The radiation is fired at the tumour from different directions. This means that the skin and other tissues only get part of the dose, and the tumour gets the full dose.
That’s what happened when my mum had radiotherapy for throat cancer. It still gave her terrible “sunburn” all round her face and neck.
The cancer cell can normally regenerate less good compared to healthy cell. Therefore damaging the cancer cells with radiation will probably kill them, why the normal body cells can heal the damages.
If you use proton or ion beams you can even target quite exact in which depth you want to do damages, as high energy ions don’t do so much damage as low energy ones.
Therefore you can calculate how long the beam has to go through your body until it loses enough energy to cause strong damages. If you do it right you choose the initial energy and the kind of beam the way that most damages are only done the cancer cells and not so much to healthy cells.
Adjusting the beam. Energy gets released at different depths and peaks a certain distance into the tissue.

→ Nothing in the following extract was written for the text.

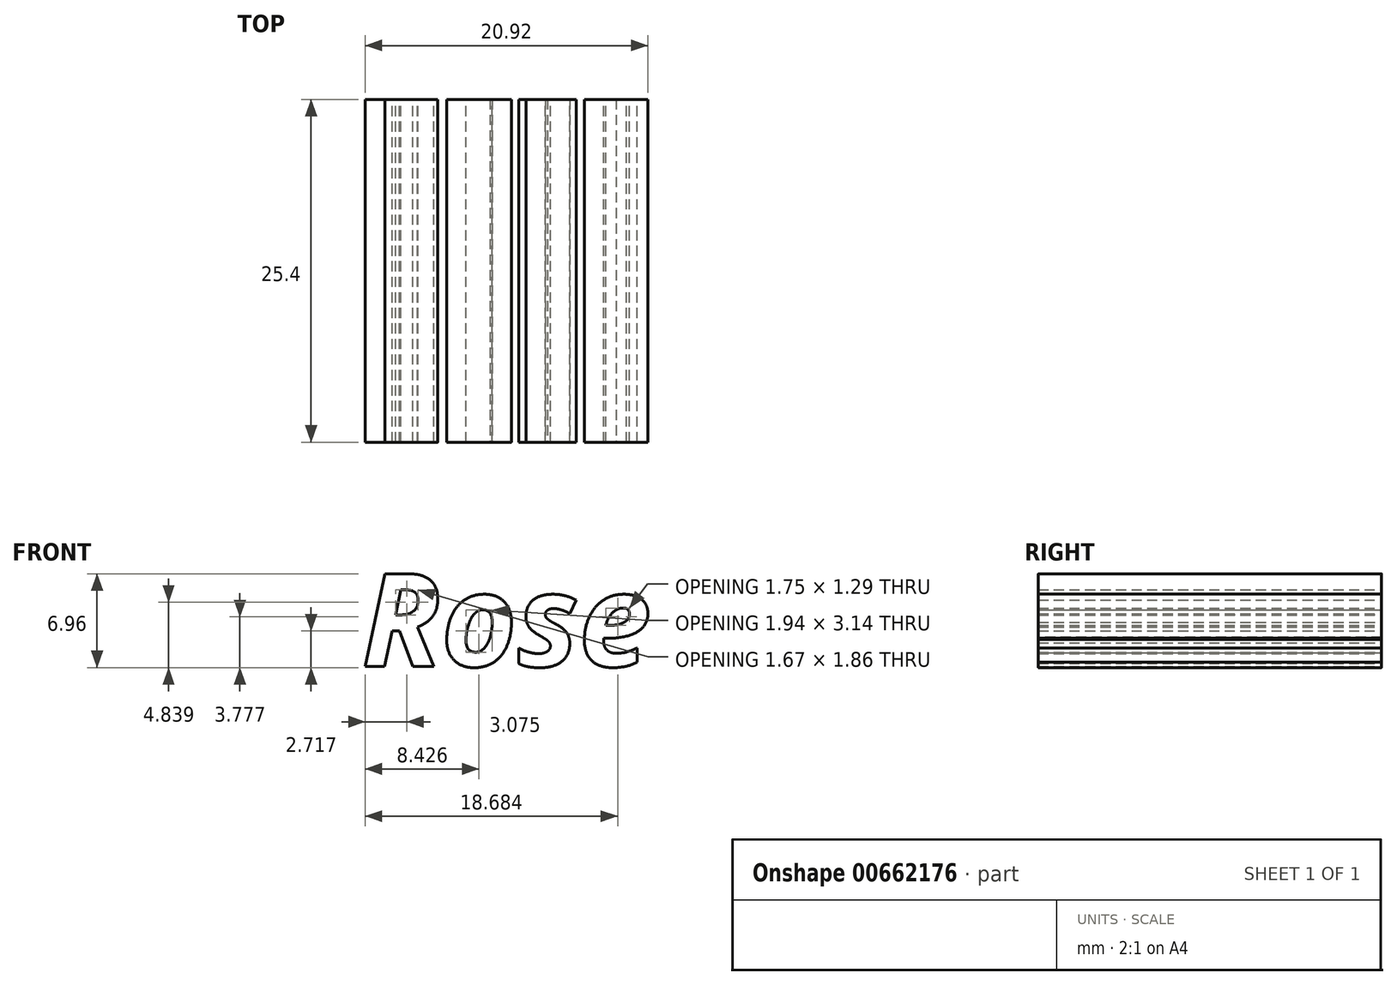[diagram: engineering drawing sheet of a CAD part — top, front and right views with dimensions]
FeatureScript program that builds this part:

Beam could travel all the way past you and hardly do anything but add another CM of skin and it could all be dumped right into it. Combine that with the other things states here and it is pretty precise
The skin does take some damage but the beam is shot from different angles so the tumour received the full dose while each part of skin affected only received one fraction of that dose.
Source: I had radiotherapy to the brain in December just gone. There was a red patch of skin on my forehead that irritated easily e.g. went redder when I scratched it. It since seems fine though I have been warned to keep it out of the sun as much as possible for at least 18 months.

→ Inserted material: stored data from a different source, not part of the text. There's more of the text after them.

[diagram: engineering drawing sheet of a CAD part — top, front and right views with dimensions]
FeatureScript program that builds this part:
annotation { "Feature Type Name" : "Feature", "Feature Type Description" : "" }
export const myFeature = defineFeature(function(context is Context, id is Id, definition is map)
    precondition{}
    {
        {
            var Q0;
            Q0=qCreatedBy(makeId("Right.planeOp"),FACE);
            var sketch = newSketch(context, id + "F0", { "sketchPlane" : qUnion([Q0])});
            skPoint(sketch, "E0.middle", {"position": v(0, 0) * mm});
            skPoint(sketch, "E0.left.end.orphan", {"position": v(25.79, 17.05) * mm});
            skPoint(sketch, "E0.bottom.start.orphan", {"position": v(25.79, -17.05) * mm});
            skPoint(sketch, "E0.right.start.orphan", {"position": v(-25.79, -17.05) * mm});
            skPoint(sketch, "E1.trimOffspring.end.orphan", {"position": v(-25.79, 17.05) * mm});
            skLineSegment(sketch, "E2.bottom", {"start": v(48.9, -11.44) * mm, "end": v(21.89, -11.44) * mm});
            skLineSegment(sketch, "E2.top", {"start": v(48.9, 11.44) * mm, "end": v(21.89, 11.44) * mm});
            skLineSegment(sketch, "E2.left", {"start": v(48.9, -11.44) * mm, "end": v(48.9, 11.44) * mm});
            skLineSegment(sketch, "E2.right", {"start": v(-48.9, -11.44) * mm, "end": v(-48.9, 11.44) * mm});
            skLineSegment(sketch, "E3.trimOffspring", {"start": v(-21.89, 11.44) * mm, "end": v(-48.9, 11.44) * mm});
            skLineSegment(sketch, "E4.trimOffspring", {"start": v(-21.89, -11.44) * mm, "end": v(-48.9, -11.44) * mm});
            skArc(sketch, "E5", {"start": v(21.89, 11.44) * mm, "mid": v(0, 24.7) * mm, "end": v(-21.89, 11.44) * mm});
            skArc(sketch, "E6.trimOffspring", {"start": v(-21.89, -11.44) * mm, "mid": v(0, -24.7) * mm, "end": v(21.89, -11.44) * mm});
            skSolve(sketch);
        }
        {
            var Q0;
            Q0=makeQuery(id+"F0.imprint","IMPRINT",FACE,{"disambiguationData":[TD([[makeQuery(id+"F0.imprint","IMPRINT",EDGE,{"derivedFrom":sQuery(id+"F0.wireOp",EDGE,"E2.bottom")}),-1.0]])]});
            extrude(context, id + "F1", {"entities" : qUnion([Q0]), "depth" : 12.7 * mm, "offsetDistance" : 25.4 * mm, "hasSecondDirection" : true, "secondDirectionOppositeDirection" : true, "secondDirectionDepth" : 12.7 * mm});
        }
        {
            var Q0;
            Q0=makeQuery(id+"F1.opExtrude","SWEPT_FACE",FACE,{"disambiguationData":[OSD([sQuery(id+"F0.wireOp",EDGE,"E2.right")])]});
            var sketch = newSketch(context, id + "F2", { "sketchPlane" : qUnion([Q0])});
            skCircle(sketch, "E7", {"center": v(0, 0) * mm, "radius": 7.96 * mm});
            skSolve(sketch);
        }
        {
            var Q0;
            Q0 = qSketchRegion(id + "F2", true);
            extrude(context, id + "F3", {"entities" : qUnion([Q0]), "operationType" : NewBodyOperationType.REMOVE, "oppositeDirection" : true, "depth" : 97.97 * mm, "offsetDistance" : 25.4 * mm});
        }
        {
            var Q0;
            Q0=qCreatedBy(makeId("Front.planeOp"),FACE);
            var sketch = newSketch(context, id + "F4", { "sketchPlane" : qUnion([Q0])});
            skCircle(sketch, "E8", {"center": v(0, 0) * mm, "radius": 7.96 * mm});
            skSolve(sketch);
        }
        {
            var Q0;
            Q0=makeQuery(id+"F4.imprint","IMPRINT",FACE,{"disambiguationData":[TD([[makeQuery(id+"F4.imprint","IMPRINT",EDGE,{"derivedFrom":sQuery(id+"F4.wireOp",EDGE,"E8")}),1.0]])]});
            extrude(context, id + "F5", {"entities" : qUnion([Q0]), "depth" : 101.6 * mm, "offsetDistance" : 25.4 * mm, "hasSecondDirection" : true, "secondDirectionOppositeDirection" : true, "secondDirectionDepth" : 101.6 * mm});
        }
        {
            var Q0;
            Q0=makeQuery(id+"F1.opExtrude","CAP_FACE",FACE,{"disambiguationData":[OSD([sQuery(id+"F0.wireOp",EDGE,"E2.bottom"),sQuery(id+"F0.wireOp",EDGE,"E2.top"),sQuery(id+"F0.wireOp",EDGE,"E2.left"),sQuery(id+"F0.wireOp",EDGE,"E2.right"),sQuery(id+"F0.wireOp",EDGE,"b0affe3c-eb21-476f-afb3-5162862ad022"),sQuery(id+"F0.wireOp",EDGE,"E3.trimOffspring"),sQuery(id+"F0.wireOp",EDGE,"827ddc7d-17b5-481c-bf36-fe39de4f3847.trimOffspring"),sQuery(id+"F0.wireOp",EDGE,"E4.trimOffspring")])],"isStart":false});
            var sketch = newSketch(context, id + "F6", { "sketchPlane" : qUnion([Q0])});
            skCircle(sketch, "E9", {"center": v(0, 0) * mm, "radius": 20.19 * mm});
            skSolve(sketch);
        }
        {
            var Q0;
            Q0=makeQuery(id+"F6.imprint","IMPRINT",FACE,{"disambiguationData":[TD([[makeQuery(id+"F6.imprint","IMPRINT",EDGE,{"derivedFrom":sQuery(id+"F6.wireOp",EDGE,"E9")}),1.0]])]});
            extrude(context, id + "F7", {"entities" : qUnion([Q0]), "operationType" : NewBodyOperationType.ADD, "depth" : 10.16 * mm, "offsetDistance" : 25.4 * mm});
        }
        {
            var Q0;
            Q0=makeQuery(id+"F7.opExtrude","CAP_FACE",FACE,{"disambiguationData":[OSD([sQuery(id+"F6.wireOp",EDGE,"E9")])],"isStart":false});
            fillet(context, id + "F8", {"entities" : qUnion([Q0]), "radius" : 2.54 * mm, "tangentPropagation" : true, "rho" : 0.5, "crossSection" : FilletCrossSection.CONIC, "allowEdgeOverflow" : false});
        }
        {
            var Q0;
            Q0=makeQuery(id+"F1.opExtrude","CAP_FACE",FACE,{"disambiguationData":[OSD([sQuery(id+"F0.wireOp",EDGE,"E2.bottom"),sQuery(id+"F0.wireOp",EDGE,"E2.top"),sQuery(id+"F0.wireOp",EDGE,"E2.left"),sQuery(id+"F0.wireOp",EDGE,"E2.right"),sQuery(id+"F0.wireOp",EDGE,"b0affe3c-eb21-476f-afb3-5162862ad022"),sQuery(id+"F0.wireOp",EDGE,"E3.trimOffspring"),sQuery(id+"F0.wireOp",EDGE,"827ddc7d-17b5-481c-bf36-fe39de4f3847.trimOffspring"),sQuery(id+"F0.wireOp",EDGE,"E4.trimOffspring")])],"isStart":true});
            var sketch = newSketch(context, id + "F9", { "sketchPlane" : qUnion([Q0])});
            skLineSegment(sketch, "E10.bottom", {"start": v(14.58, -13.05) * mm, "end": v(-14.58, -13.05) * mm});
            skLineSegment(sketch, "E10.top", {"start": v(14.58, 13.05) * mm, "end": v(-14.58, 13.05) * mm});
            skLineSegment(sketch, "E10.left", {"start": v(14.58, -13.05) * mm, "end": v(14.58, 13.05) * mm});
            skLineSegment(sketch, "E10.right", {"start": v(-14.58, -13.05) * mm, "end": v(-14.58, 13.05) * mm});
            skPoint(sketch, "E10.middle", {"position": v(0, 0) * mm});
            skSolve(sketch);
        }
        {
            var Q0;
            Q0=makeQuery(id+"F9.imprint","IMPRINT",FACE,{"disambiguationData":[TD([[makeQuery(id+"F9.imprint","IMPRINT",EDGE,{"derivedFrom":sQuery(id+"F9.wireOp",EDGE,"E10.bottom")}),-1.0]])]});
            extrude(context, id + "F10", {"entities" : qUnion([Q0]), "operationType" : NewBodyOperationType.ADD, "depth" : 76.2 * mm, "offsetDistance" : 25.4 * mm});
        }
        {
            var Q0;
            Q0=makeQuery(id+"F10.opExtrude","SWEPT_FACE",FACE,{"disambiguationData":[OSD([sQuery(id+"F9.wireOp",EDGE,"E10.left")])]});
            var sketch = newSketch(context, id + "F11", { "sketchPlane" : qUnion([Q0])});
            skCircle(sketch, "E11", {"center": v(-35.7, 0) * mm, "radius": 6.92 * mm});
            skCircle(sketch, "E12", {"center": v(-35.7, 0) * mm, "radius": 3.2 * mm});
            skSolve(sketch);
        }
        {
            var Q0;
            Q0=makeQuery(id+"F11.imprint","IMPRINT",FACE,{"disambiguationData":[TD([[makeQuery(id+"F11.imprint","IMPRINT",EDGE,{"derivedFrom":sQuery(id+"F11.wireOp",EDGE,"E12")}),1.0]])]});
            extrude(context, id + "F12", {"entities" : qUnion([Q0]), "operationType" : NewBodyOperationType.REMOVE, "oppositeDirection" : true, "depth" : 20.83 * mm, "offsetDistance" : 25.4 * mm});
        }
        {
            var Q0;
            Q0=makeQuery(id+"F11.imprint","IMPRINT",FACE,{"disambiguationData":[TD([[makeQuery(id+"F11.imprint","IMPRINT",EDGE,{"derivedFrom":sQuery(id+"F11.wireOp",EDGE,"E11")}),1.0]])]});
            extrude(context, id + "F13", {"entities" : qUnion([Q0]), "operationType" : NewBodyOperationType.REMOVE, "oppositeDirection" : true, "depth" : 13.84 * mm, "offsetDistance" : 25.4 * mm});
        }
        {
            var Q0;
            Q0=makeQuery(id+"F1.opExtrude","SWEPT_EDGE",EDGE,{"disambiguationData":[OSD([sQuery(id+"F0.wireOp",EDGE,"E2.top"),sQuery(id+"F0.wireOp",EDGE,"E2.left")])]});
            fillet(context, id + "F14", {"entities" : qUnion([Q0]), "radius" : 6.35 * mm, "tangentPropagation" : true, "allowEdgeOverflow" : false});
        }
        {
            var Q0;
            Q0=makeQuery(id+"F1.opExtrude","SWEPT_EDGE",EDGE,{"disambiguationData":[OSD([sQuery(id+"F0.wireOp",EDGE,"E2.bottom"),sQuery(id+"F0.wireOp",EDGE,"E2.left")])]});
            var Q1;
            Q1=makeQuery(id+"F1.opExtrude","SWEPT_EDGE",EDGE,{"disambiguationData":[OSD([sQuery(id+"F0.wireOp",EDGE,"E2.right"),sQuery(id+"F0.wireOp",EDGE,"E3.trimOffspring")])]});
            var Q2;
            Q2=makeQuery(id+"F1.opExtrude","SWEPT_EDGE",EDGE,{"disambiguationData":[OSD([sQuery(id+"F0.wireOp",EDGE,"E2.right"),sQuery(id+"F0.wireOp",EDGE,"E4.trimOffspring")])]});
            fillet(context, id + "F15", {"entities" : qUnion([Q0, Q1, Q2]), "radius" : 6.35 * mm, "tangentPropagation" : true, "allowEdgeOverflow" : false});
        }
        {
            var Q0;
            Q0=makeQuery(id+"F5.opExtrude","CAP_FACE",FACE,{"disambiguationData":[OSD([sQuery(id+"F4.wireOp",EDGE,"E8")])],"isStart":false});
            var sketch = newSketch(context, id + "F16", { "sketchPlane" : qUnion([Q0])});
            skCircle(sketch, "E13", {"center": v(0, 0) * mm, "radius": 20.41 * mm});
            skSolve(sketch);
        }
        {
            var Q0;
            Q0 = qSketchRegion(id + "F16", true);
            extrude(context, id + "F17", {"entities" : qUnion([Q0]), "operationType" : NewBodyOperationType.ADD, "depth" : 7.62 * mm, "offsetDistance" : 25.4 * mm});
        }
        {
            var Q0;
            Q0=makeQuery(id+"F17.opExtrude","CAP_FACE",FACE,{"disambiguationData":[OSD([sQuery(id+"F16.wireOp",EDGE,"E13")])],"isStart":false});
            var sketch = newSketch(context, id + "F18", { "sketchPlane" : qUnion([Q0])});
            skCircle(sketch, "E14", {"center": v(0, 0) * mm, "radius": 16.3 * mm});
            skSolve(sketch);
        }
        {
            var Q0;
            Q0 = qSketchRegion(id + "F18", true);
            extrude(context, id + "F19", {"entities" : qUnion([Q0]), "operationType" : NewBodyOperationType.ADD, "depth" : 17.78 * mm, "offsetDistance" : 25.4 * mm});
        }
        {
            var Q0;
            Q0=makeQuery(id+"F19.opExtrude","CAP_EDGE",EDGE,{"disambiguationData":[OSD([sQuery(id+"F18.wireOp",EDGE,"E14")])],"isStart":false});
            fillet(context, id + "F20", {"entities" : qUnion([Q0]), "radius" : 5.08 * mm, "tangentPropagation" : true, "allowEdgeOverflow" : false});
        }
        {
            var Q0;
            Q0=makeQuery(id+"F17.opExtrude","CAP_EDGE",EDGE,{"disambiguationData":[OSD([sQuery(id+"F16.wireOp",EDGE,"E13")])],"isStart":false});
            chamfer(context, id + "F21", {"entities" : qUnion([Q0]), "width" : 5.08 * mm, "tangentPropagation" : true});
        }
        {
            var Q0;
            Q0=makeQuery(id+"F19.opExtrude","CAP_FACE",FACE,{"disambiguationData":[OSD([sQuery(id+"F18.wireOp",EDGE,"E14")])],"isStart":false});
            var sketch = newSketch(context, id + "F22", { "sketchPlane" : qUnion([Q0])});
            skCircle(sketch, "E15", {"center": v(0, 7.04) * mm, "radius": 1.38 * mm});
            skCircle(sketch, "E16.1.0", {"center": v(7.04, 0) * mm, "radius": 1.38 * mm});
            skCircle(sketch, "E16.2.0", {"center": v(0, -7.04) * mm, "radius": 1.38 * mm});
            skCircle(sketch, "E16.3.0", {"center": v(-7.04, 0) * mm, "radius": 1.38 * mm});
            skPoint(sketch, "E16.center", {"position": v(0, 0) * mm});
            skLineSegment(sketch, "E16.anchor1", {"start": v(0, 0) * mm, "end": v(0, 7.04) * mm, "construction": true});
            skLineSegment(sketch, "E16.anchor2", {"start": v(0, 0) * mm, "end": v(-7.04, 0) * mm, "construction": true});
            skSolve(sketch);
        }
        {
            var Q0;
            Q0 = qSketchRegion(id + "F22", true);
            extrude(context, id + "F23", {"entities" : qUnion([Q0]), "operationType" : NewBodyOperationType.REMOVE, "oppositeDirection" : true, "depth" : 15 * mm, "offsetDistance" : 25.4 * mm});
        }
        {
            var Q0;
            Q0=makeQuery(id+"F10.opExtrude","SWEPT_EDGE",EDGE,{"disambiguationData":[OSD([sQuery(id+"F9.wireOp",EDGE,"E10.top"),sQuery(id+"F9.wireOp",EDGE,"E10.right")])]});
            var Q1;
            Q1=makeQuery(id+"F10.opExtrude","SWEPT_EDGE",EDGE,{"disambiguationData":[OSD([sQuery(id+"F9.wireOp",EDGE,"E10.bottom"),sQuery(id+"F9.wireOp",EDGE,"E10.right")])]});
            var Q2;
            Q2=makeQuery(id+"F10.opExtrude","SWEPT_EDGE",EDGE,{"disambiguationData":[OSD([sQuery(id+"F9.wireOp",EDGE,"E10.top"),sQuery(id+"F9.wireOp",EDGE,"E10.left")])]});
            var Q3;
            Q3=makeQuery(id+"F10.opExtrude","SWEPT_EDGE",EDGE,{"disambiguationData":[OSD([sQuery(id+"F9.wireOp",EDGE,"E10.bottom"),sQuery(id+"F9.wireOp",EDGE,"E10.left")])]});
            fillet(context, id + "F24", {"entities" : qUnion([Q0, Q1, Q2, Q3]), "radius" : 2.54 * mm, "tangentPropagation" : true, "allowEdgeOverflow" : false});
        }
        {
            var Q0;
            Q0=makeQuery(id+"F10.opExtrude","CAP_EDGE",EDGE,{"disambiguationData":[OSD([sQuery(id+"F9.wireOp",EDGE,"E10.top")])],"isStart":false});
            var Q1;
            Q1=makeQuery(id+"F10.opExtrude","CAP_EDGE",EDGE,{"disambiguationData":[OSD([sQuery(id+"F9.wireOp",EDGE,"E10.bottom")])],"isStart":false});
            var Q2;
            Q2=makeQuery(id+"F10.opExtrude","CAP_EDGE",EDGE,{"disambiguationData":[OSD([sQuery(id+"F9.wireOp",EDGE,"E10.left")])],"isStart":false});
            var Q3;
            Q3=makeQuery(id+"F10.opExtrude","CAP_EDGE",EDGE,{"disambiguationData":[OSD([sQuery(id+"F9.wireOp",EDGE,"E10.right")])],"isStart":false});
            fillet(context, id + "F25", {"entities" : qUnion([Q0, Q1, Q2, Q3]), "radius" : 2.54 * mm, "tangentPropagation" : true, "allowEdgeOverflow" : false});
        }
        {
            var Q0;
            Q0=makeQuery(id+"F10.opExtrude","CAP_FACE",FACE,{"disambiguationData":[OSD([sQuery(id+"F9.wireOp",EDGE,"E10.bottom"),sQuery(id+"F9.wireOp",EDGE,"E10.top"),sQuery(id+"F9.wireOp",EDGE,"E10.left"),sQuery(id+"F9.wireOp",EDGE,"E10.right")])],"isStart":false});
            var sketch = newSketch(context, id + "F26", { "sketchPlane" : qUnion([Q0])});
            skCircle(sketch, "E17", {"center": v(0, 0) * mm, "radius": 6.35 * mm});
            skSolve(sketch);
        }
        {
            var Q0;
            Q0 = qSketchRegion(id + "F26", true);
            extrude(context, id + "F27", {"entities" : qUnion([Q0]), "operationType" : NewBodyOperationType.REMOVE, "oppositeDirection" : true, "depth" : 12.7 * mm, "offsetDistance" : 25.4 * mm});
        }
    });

It’s because the soft tissue in your skin does not absorb those rays, so the rays just pass through. Look up “Liquid water absorption spectrum” since our bodies is mostly water. Low spectrum light, like radio waves, is not absorbed as well, same for high frequencies. Bones and tumors, etc, are different to skin, so they do absorb the rays.

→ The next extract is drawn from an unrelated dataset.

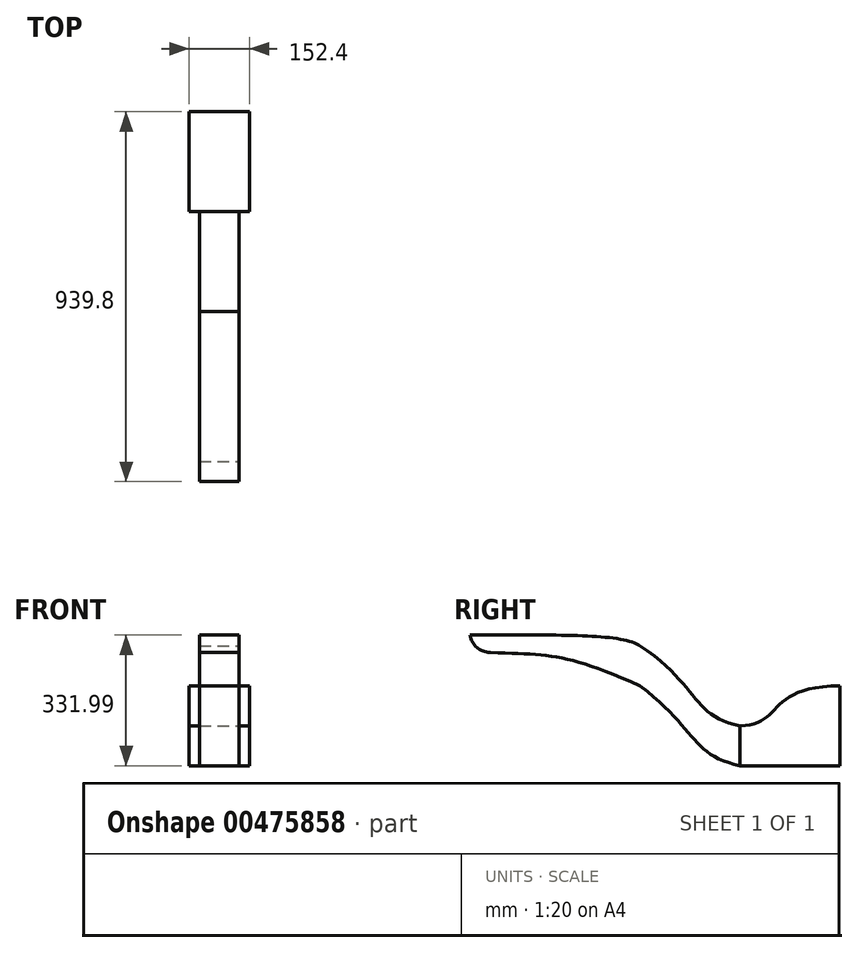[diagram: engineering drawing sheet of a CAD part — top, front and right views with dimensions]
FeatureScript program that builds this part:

It works the same way they can create images inside of a glass cube. Those glass cubes are cracked at specific points within the cube by directing multiple lasers at the same spot from different directions. No single bean is powerful enough to crack the glass but where they converge enough energy is directed to create a small crack. The radiation works the same way using X-rays instead of lasers. No single beam is very powerful but the point of convergence gets a much stronger dose of radiation.